--- ASSIGNMENT ---
Every line from the one that includes "For more information" to the end of the entries should be written out exactly, with the first and last included.

--- RECORD EXTRACTS ---

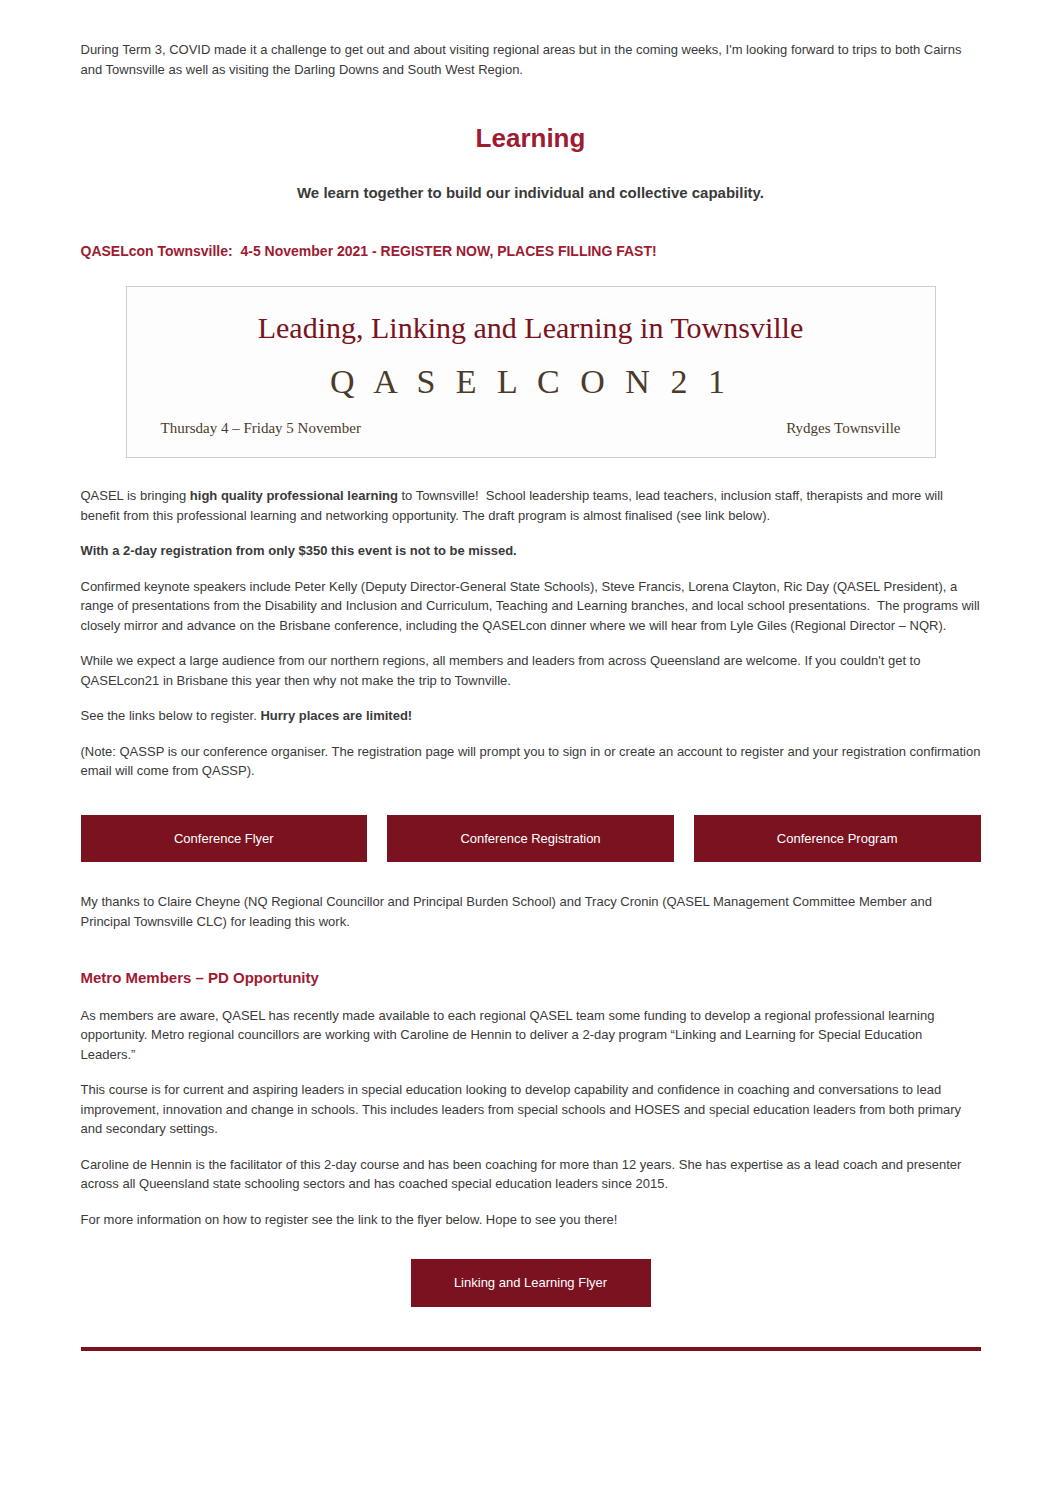During Term 3, COVID made it a challenge to get out and about visiting regional areas but in the coming weeks, I'm looking forward to trips to both Cairns and Townsville as well as visiting the Darling Downs and South West Region.
Learning
We learn together to build our individual and collective capability.
QASELcon Townsville: 4-5 November 2021 - REGISTER NOW, PLACES FILLING FAST!
Leading, Linking and Learning in Townsville
Q A S E L C O N 2 1
Thursday 4 – Friday 5 November Rydges Townsville
QASEL is bringing high quality professional learning to Townsville! School leadership teams, lead teachers, inclusion staff, therapists and more will benefit from this professional learning and networking opportunity. The draft program is almost finalised (see link below).
With a 2-day registration from only $350 this event is not to be missed.
Confirmed keynote speakers include Peter Kelly (Deputy Director-General State Schools), Steve Francis, Lorena Clayton, Ric Day (QASEL President), a range of presentations from the Disability and Inclusion and Curriculum, Teaching and Learning branches, and local school presentations. The programs will closely mirror and advance on the Brisbane conference, including the QASELcon dinner where we will hear from Lyle Giles (Regional Director – NQR).
While we expect a large audience from our northern regions, all members and leaders from across Queensland are welcome. If you couldn't get to QASELcon21 in Brisbane this year then why not make the trip to Townville.
See the links below to register. Hurry places are limited!
(Note: QASSP is our conference organiser. The registration page will prompt you to sign in or create an account to register and your registration confirmation email will come from QASSP).
Conference Flyer Conference Registration Conference Program
My thanks to Claire Cheyne (NQ Regional Councillor and Principal Burden School) and Tracy Cronin (QASEL Management Committee Member and Principal Townsville CLC) for leading this work.
Metro Members – PD Opportunity
As members are aware, QASEL has recently made available to each regional QASEL team some funding to develop a regional professional learning opportunity. Metro regional councillors are working with Caroline de Hennin to deliver a 2-day program “Linking and Learning for Special Education Leaders.”
This course is for current and aspiring leaders in special education looking to develop capability and confidence in coaching and conversations to lead improvement, innovation and change in schools. This includes leaders from special schools and HOSES and special education leaders from both primary and secondary settings.
Caroline de Hennin is the facilitator of this 2-day course and has been coaching for more than 12 years. She has expertise as a lead coach and presenter across all Queensland state schooling sectors and has coached special education leaders since 2015.
For more information on how to register see the link to the flyer below. Hope to see you there!
Linking and Learning Flyer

--- SOLUTION TO THE EXERCISE ---
For more information on how to register see the link to the flyer below. Hope to see you there!
Linking and Learning Flyer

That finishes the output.